Using known values, testers can make sure that the returned result is accurate in terms of applicant qualifications. The data is also applicable to the tests because they are realistic and do not include edge cases, corner cases, or invalid values. Therefore, the test cases used should ensure that the program returns the expected result and that it functions as intended.

Fig. 1: Feature importance.

Fig. 2: Class imbalance.

unethical_features = ['sex', 'address', 'Pstatus', 'Medu', 'Fedu', 'Mjob', 'Fjob', 'nursery', 'internet', 'romantic', 'famrel', 'guardian', 'goout', 'Dalc', 'health']

sex: using historical data that doesn’t exist in a vacuum can cause the model to reinforce admissions bias in terms of sex

address: addresses may have some correlation with economic status. Historically individuals with higher economic status may be more likely to be admitted due to situational factors and we do not want the model to reinforce this behavior.

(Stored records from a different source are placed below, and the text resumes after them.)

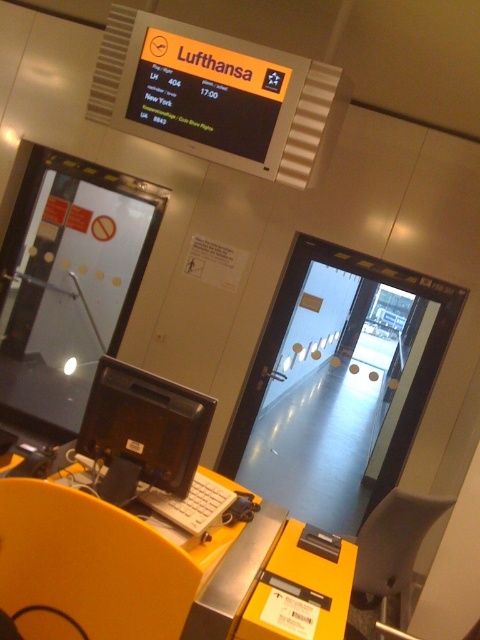
Does yellow plastic chair at lower left appear under white plastic keyboard at center?

Yes, yellow plastic chair at lower left is below white plastic keyboard at center.

Which is behind, point (142, 582) or point (203, 524)?

The point (203, 524) is behind.

Find the location of a particular element. This screenshot has width=480, height=640. yellow plastic chair at lower left is located at coordinates (86, 566).

Locate an element on the screen. black plastic chair at lower right is located at coordinates (392, 550).

What are the coordinates of `black plastic chair at lower right` in the screenshot? It's located at [392, 550].

Which is below, yellow plastic table at lower left or white plastic keyboard at center?

yellow plastic table at lower left is below.

Between point (232, 534) and point (173, 500), which one is positioned behind?

Positioned behind is point (232, 534).

I want to click on yellow plastic table at lower left, so click(154, 572).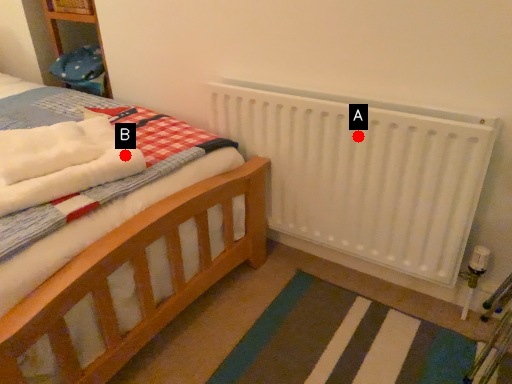
Question: Two points are circled on the image, labeled by A and B beside each circle. Which point appears closest to the camera in this image?

Choices:
 (A) A is closer
 (B) B is closer

Answer: (B)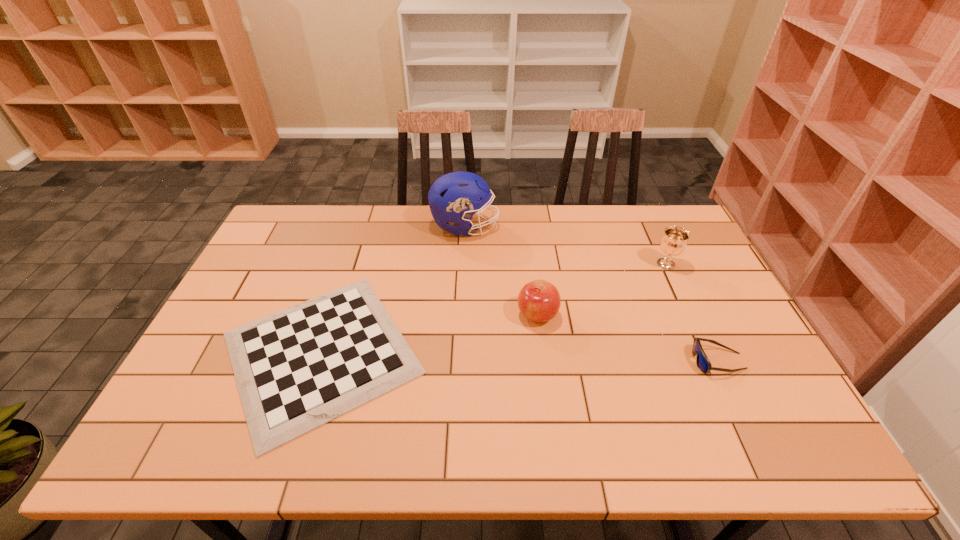
In the image, there is a desktop. Where is `vacant space at the far edge`? vacant space at the far edge is located at coordinates (531, 231).

At what (x,y) coordinates should I click in order to perform the action: click on blank space at the near edge of the desktop. Please return your answer as a coordinate pair (x, y). Image resolution: width=960 pixels, height=540 pixels. Looking at the image, I should click on (243, 444).

You are a GUI agent. You are given a task and a screenshot of the screen. Output one action in this format:
    pyautogui.click(x=<x>, y=<y>)
    Task: Click on the free space at the left edge of the desktop
    The width and height of the screenshot is (960, 540).
    Given the screenshot: What is the action you would take?
    pyautogui.click(x=246, y=290)

In the image, there is a desktop. At what (x,y) coordinates should I click in order to perform the action: click on vacant space at the right edge. Please return your answer as a coordinate pair (x, y). The height and width of the screenshot is (540, 960). Looking at the image, I should click on (704, 301).

In the image, there is a desktop. In order to click on free region at the far left corner in this screenshot , I will do `click(307, 210)`.

Where is `blank space at the near right corner`? The image size is (960, 540). blank space at the near right corner is located at coordinates (795, 429).

You are a GUI agent. You are given a task and a screenshot of the screen. Output one action in this format:
    pyautogui.click(x=<x>, y=<y>)
    Task: Click on the free spot between the second farthest object and the second shortest object
    This screenshot has width=960, height=540.
    Given the screenshot: What is the action you would take?
    pyautogui.click(x=692, y=313)

Locate an element on the screen. The height and width of the screenshot is (540, 960). vacant space that is in between the fourth nearest object and the shortest object is located at coordinates (493, 308).

At what (x,y) coordinates should I click in order to perform the action: click on vacant space that's between the farthest object and the fourth nearest object. Please return your answer as a coordinate pair (x, y). Looking at the image, I should click on (565, 245).

Identify the location of free space between the farthest object and the fourth nearest object. (565, 245).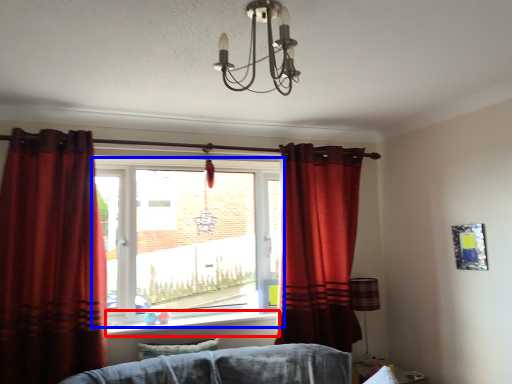
Question: Which object appears farthest to the camera in this image, window sill (highlighted by a red box) or window (highlighted by a blue box)?

Choices:
 (A) window sill
 (B) window

Answer: (B)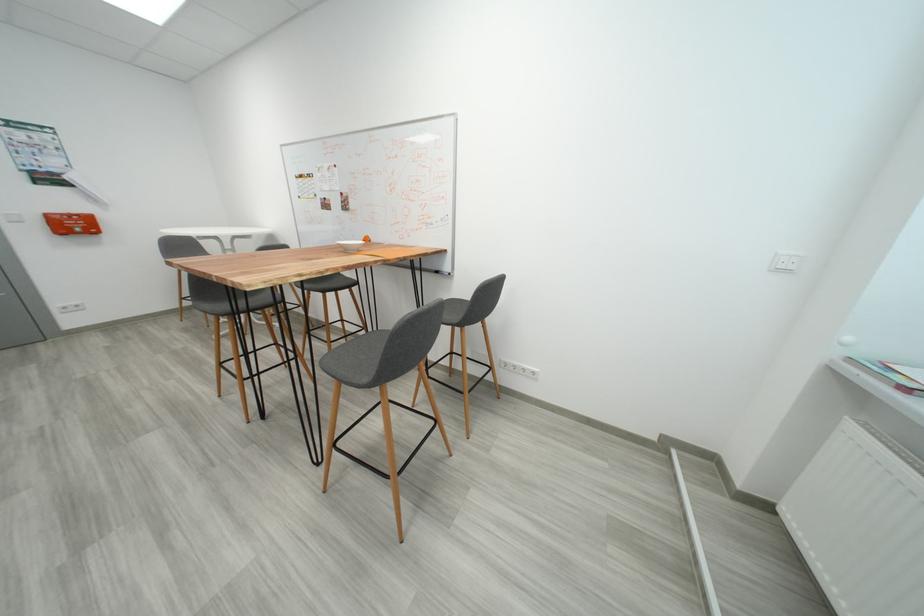
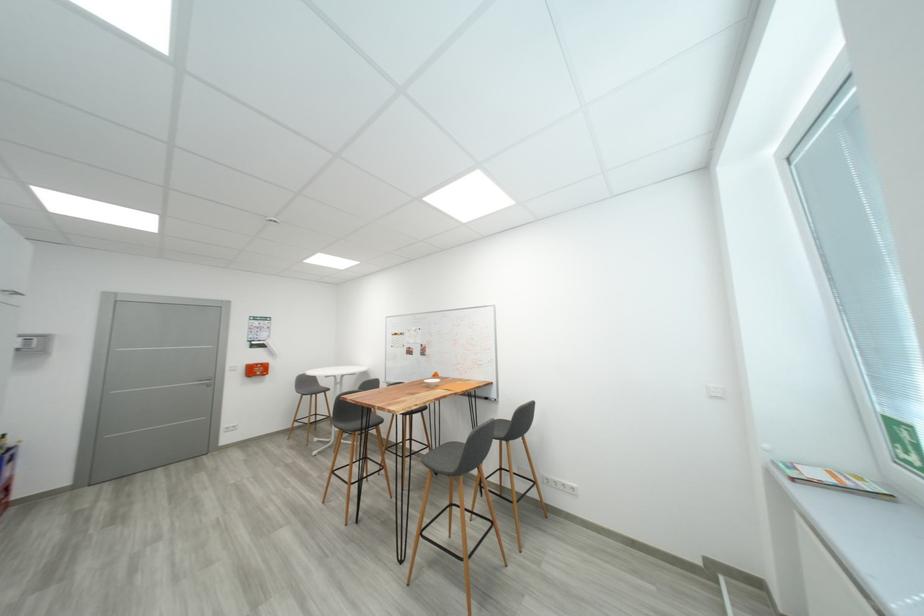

Pstatus: parent’s cohabitation status may have some correlation with family dynamics and the stability of the candidate’s environment. We do not believe that this feature is useful in a merit-based decision making process.

Medu and Fedu: education levels of parents can be used to reinforce generational wealth gaps instead of admitting students based on merit.

nursery: this feature may have some correlation with economic status and thus is not merit-based. Features outside of the candidate’s control should not be used to admit candidates in the merit-based system.

internet: this feature may have some correlation with economic status as well and we do not want to reinforce any historical biases in the admissions process.

romantic: admission should not be largely based on personal or social lives (unless it directly contributes to success factors in graduate school like family support) and should instead focus on the academic careers of the candidates.

famrel: admission should not be largely based on personal or social lives and should instead focus on the academic careers of the candidates.

guardian: Admissions should be merit-based rather than focusing on the candidates’ upbringing.

goout: admission should not be largely based on personal or social lives and should instead focus on the academic careers of the candidates.

Dalc: admission should not be largely based on personal or social lives and should instead focus on the academic careers of the candidates.

health: admission should not be largely based on personal or social lives and should instead focus on the academic careers of the candidates.